• [INSTRUCTIONS TO FOLLOW] Set out the text lines of all the records as a Markdown table with two columns, Row and Line, giving each line a row number and leaving out blank lines. Leave the pictures out of the answer.

• [DATA TO USE]

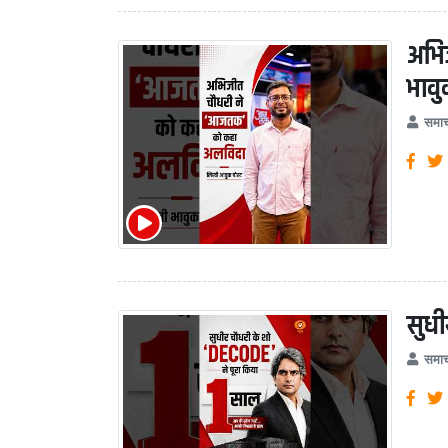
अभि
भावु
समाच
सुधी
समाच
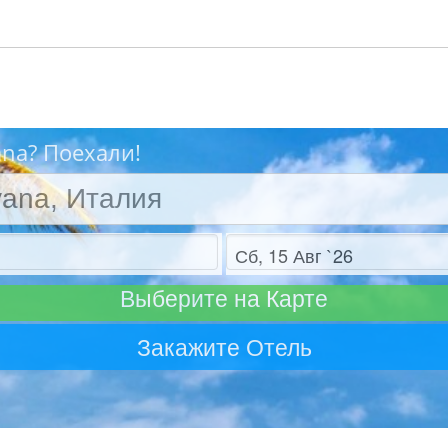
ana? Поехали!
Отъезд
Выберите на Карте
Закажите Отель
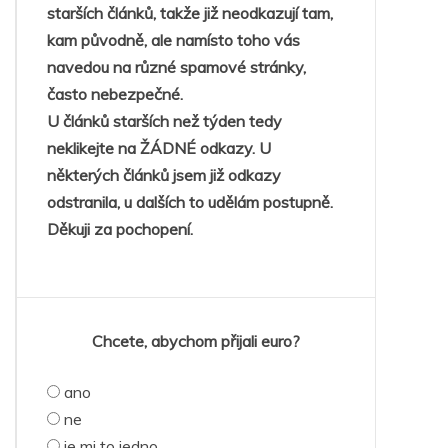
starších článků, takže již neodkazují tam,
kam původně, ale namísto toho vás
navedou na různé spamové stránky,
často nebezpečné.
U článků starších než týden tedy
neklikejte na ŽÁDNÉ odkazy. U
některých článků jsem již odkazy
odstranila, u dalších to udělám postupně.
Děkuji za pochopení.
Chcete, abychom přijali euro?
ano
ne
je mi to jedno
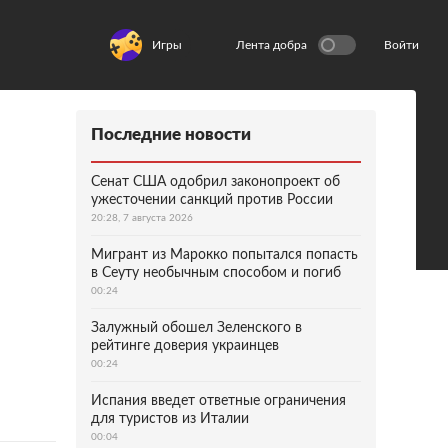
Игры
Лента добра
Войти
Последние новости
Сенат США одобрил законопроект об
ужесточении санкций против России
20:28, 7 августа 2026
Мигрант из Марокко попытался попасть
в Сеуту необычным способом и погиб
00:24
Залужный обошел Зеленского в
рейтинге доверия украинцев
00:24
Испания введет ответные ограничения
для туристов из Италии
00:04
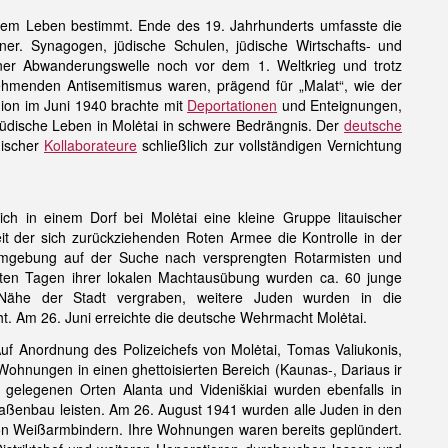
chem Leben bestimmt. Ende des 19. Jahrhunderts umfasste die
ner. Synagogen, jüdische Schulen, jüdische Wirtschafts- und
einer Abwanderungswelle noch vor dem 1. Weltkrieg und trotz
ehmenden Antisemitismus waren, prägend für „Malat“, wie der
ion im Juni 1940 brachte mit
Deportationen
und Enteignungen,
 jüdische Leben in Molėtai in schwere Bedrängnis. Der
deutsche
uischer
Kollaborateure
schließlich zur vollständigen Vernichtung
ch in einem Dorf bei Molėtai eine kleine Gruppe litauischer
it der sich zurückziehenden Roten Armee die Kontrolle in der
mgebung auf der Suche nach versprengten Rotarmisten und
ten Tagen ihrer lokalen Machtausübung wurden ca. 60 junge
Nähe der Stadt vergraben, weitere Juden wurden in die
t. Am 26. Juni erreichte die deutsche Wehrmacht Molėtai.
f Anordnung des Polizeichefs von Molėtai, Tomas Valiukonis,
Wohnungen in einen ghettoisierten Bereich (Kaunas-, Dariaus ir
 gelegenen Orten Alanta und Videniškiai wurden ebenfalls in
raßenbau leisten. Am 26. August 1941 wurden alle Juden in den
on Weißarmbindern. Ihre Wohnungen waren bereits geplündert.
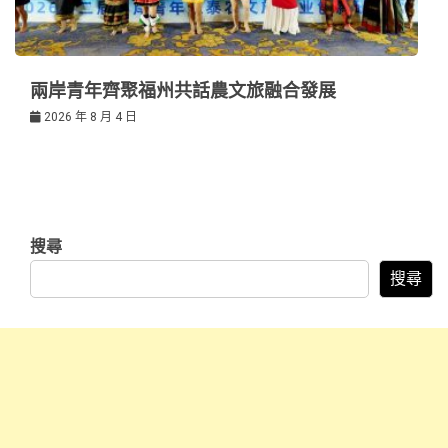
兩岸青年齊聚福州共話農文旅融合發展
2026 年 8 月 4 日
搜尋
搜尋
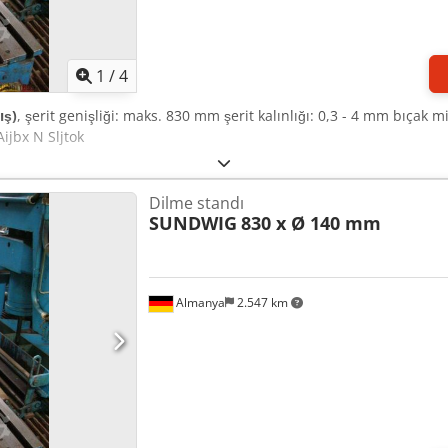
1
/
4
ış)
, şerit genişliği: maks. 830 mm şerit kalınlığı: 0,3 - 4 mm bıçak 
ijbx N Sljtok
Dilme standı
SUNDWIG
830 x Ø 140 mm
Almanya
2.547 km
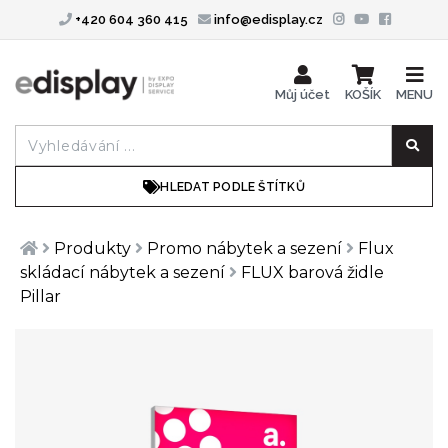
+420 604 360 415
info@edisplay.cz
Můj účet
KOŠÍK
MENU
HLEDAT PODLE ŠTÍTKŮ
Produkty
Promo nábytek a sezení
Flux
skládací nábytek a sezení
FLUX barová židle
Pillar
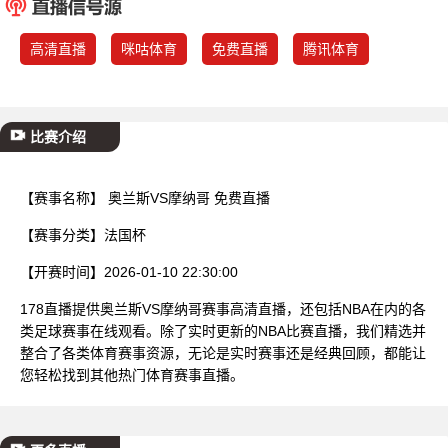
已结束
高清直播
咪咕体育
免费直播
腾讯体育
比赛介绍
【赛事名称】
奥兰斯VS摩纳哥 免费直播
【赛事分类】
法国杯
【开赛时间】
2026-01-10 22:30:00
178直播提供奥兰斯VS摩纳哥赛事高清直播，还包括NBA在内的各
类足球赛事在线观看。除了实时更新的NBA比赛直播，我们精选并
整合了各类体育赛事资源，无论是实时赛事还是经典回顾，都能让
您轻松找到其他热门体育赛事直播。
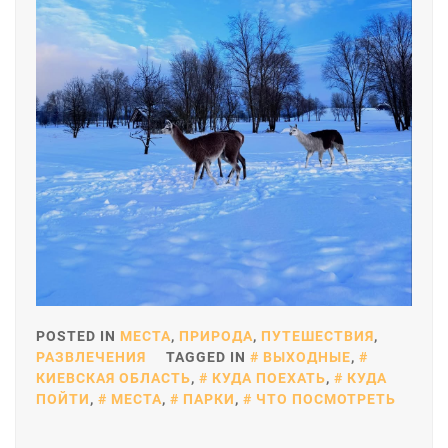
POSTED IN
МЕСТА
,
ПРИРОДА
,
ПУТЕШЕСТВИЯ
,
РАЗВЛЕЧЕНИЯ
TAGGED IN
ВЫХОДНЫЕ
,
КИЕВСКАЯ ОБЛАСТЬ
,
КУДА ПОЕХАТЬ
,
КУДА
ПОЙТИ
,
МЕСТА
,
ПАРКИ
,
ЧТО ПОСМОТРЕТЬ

• [YOUR SOLUTION]
| Row | Line |
|---|---|
| 1 | अभि |
| 2 | भावु |
| 3 | समाच |
| 4 | सुधी |
| 5 | समाच |
| 6 | ana? Поехали! |
| 7 | Отъезд |
| 8 | Выберите на Карте |
| 9 | Закажите Отель |
| 10 | starších článků, takže již neodkazují tam, |
| 11 | kam původně, ale namísto toho vás |
| 12 | navedou na různé spamové stránky, |
| 13 | často nebezpečné. |
| 14 | U článků starších než týden tedy |
| 15 | neklikejte na ŽÁDNÉ odkazy. U |
| 16 | některých článků jsem již odkazy |
| 17 | odstranila, u dalších to udělám postupně. |
| 18 | Děkuji za pochopení. |
| 19 | Chcete, abychom přijali euro? |
| 20 | ano |
| 21 | ne |
| 22 | je mi to jedno |
| 23 | Игры |
| 24 | Лента добра |
| 25 | Войти |
| 26 | Последние новости |
| 27 | Сенат США одобрил законопроект об |
| 28 | ужесточении санкций против России |
| 29 | 20:28, 7 августа 2026 |
| 30 | Мигрант из Марокко попытался попасть |
| 31 | в Сеуту необычным способом и погиб |
| 32 | 00:24 |
| 33 | Залужный обошел Зеленского в |
| 34 | рейтинге доверия украинцев |
| 35 | 00:24 |
| 36 | Испания введет ответные ограничения |
| 37 | для туристов из Италии |
| 38 | 00:04 |
| 39 | chem Leben bestimmt. Ende des 19. Jahrhunderts umfasste die |
| 40 | ner. Synagogen, jüdische Schulen, jüdische Wirtschafts- und |
| 41 | einer Abwanderungswelle noch vor dem 1. Weltkrieg und trotz |
| 42 | ehmenden Antisemitismus waren, prägend für „Malat“, wie der |
| 43 | ion im Juni 1940 brachte mit |
| 44 | Deportationen |
| 45 | und Enteignungen, |
| 46 |  jüdische Leben in Molėtai in schwere Bedrängnis. Der |
| 47 | deutsche |
| 48 | uischer |
| 49 | Kollaborateure |
| 50 | schließlich zur vollständigen Vernichtung |
| 51 | ch in einem Dorf bei Molėtai eine kleine Gruppe litauischer |
| 52 | it der sich zurückziehenden Roten Armee die Kontrolle in der |
| 53 | mgebung auf der Suche nach versprengten Rotarmisten und |
| 54 | ten Tagen ihrer lokalen Machtausübung wurden ca. 60 junge |
| 55 | Nähe der Stadt vergraben, weitere Juden wurden in die |
| 56 | t. Am 26. Juni erreichte die deutsche Wehrmacht Molėtai. |
| 57 | f Anordnung des Polizeichefs von Molėtai, Tomas Valiukonis, |
| 58 | Wohnungen in einen ghettoisierten Bereich (Kaunas-, Dariaus ir |
| 59 |  gelegenen Orten Alanta und Videniškiai wurden ebenfalls in |
| 60 | raßenbau leisten. Am 26. August 1941 wurden alle Juden in den |
| 61 | on Weißarmbindern. Ihre Wohnungen waren bereits geplündert. |
| 62 | 兩岸青年齊聚福州共話農文旅融合發展 |
| 63 | 2026 年 8 月 4 日 |
| 64 | 搜尋 |
| 65 | 搜尋 |
| 66 | 1 |
| 67 | / |
| 68 | 4 |
| 69 | ış) |
| 70 | , şerit genişliği: maks. 830 mm şerit kalınlığı: 0,3 - 4 mm bıçak  |
| 71 | ijbx N Sljtok |
| 72 | Dilme standı |
| 73 | SUNDWIG |
| 74 | 830 x Ø 140 mm |
| 75 | Almanya |
| 76 | 2.547 km |
| 77 | +420 604 360 415 |
| 78 | info@edisplay.cz |
| 79 | Můj účet |
| 80 | KOŠÍK |
| 81 | MENU |
| 82 | HLEDAT PODLE ŠTÍTKŮ |
| 83 | Produkty |
| 84 | Promo nábytek a sezení |
| 85 | Flux |
| 86 | skládací nábytek a sezení |
| 87 | FLUX barová židle |
| 88 | Pillar |
| 89 | 已结束 |
| 90 | 高清直播 |
| 91 | 咪咕体育 |
| 92 | 免费直播 |
| 93 | 腾讯体育 |
| 94 | 比赛介绍 |
| 95 | 【赛事名称】 |
| 96 | 奥兰斯VS摩纳哥 免费直播 |
| 97 | 【赛事分类】 |
| 98 | 法国杯 |
| 99 | 【开赛时间】 |
| 100 | 2026-01-10 22:30:00 |
| 101 | 178直播提供奥兰斯VS摩纳哥赛事高清直播，还包括NBA在内的各 |
| 102 | 类足球赛事在线观看。除了实时更新的NBA比赛直播，我们精选并 |
| 103 | 整合了各类体育赛事资源，无论是实时赛事还是经典回顾，都能让 |
| 104 | 您轻松找到其他热门体育赛事直播。 |
| 105 | POSTED IN |
| 106 | МЕСТА |
| 107 | , |
| 108 | ПРИРОДА |
| 109 | , |
| 110 | ПУТЕШЕСТВИЯ |
| 111 | , |
| 112 | РАЗВЛЕЧЕНИЯ |
| 113 | TAGGED IN |
| 114 | ВЫХОДНЫЕ |
| 115 | , |
| 116 | КИЕВСКАЯ ОБЛАСТЬ |
| 117 | , |
| 118 | КУДА ПОЕХАТЬ |
| 119 | , |
| 120 | КУДА |
| 121 | ПОЙТИ |
| 122 | , |
| 123 | МЕСТА |
| 124 | , |
| 125 | ПАРКИ |
| 126 | , |
| 127 | ЧТО ПОСМОТРЕТЬ |